15Il serait alors tentant, à la lueur de ces deux dossiers, d’effectuer des rapprochements entre Ernaux et Memmi qui justifieraient leur juxtaposition dans la revue : une expérience de l’exil marquée par un attachement au monde d’origine, un investissement personnel, une quête de réalité, une dimension politique de l’écriture, le vécu utilisé comme matériau. Il serait possible de souligner que la phrase suivante, écrite par Hédi Bouraoui au sujet de Memmi, peut s’appliquer parfaitement à la démarche d’Ernaux : « Sa quête traque la vérité dans un réel socio-historique, et toujours à partir de son expérience personnelle et sociale. » Il conviendrait bien sûr d’attirer l’attention sur les dissemblances entre ces deux auteurs, dont l’expérience de l’exil et de l’entre-deux se place dans des contextes géographiques et socio-politiques très distincts.

16Pourtant, il me semble qu’une telle approche, malgré ses vertus, aille à l’encontre du contenu et de la structure de la revue. L’originalité de Tra-jectoires réside dans sa diversité et sa grande liberté : outre des études critiques d’universitaires, la revue donne également la parole aux auteurs eux-mêmes à partir de supports variés (extraits de leur œuvre, lettres, journal intime, articles), tout en à laissant la place à d’autres écrivains et à leur propre réception de l’œuvre. En rassemblant des écrits inédits ou publiés dans des revues spécialisées, ce numéro a en outre l’immense mérite de proposer des textes dont l’accès serait autrement très difficile. Cette polyphonie a plusieurs atouts : d’une part, elle montre les différentes facettes du processus d’écriture (création et réception), et d’autre part, elle donne une place active au lecteur. Enfin, la liberté qui caractérise cette revue fait figure d’hommage aux écrivains qu’elle évoque.
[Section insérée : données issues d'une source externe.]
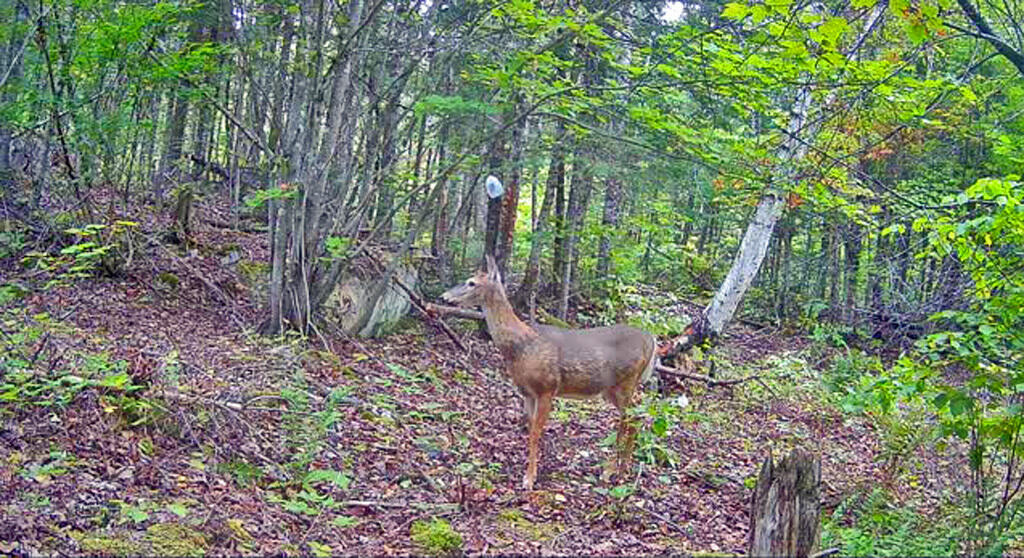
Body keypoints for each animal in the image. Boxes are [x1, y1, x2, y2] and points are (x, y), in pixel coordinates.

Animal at [441, 255, 658, 490]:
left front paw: (529, 479)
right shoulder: (527, 393)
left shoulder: (547, 388)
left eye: (471, 282)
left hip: (625, 382)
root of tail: (651, 339)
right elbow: (530, 429)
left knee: (629, 419)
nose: (444, 297)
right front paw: (532, 471)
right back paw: (623, 469)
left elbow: (536, 433)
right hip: (613, 389)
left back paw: (610, 471)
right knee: (636, 417)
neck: (521, 346)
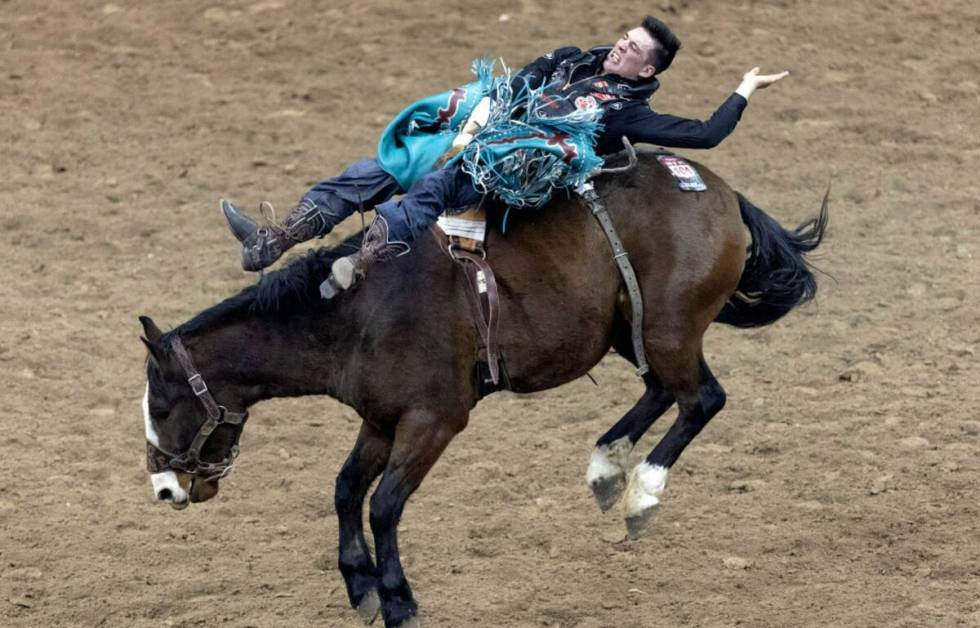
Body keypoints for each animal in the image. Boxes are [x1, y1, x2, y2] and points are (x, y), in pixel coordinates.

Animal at [138, 152, 828, 628]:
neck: (359, 311)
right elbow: (346, 490)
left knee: (701, 398)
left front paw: (399, 602)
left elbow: (384, 504)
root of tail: (723, 193)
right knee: (664, 392)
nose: (166, 488)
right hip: (628, 331)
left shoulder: (434, 419)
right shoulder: (380, 419)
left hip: (668, 329)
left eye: (164, 405)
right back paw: (606, 468)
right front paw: (361, 588)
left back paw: (640, 496)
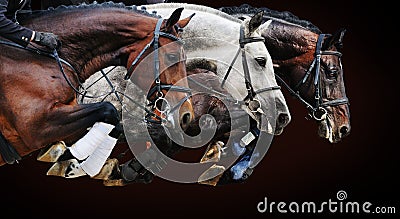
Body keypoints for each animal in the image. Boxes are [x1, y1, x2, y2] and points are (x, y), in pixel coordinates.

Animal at [0, 2, 195, 178]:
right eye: (172, 56)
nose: (186, 116)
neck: (41, 56)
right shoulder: (38, 126)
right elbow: (109, 109)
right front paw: (68, 159)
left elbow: (117, 125)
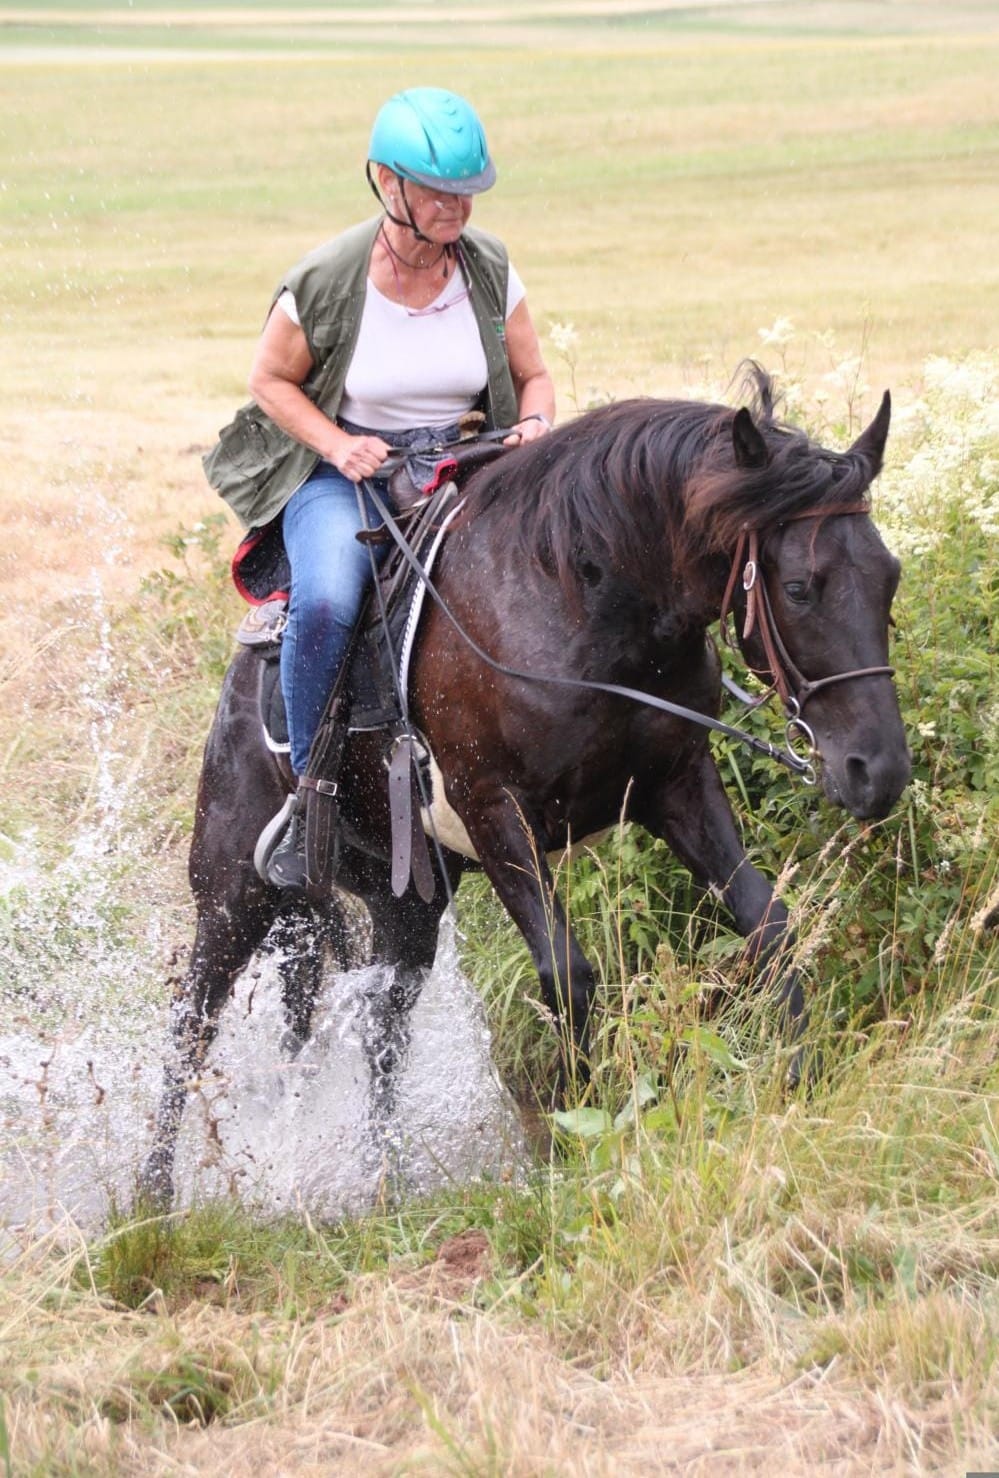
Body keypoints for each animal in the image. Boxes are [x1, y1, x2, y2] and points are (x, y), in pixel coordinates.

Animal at [141, 366, 910, 1204]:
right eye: (799, 588)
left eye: (890, 578)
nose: (876, 772)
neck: (584, 607)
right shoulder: (494, 812)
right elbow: (567, 975)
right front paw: (577, 1142)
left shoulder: (676, 785)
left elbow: (768, 926)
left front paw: (802, 1083)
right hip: (232, 893)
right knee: (190, 1020)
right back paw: (151, 1197)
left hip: (404, 902)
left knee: (382, 1026)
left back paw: (381, 1175)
17Dominique Barbéris souligne que chez Ernaux, la « technique de juxtaposition invite à penser ». Et c’est exactement ce que propose ce numéro de Tra-jectoires : c’est dans la juxtaposition des voix, des études et des articles que se dégage une cohérence, non seulement au sein de chaque dossier, mais aussi dans le choix des auteurs, Annie Ernaux et Albert Memmi. C’est également par cette pratique du fragment que la revue retiendra ceux qui aiment la poésie.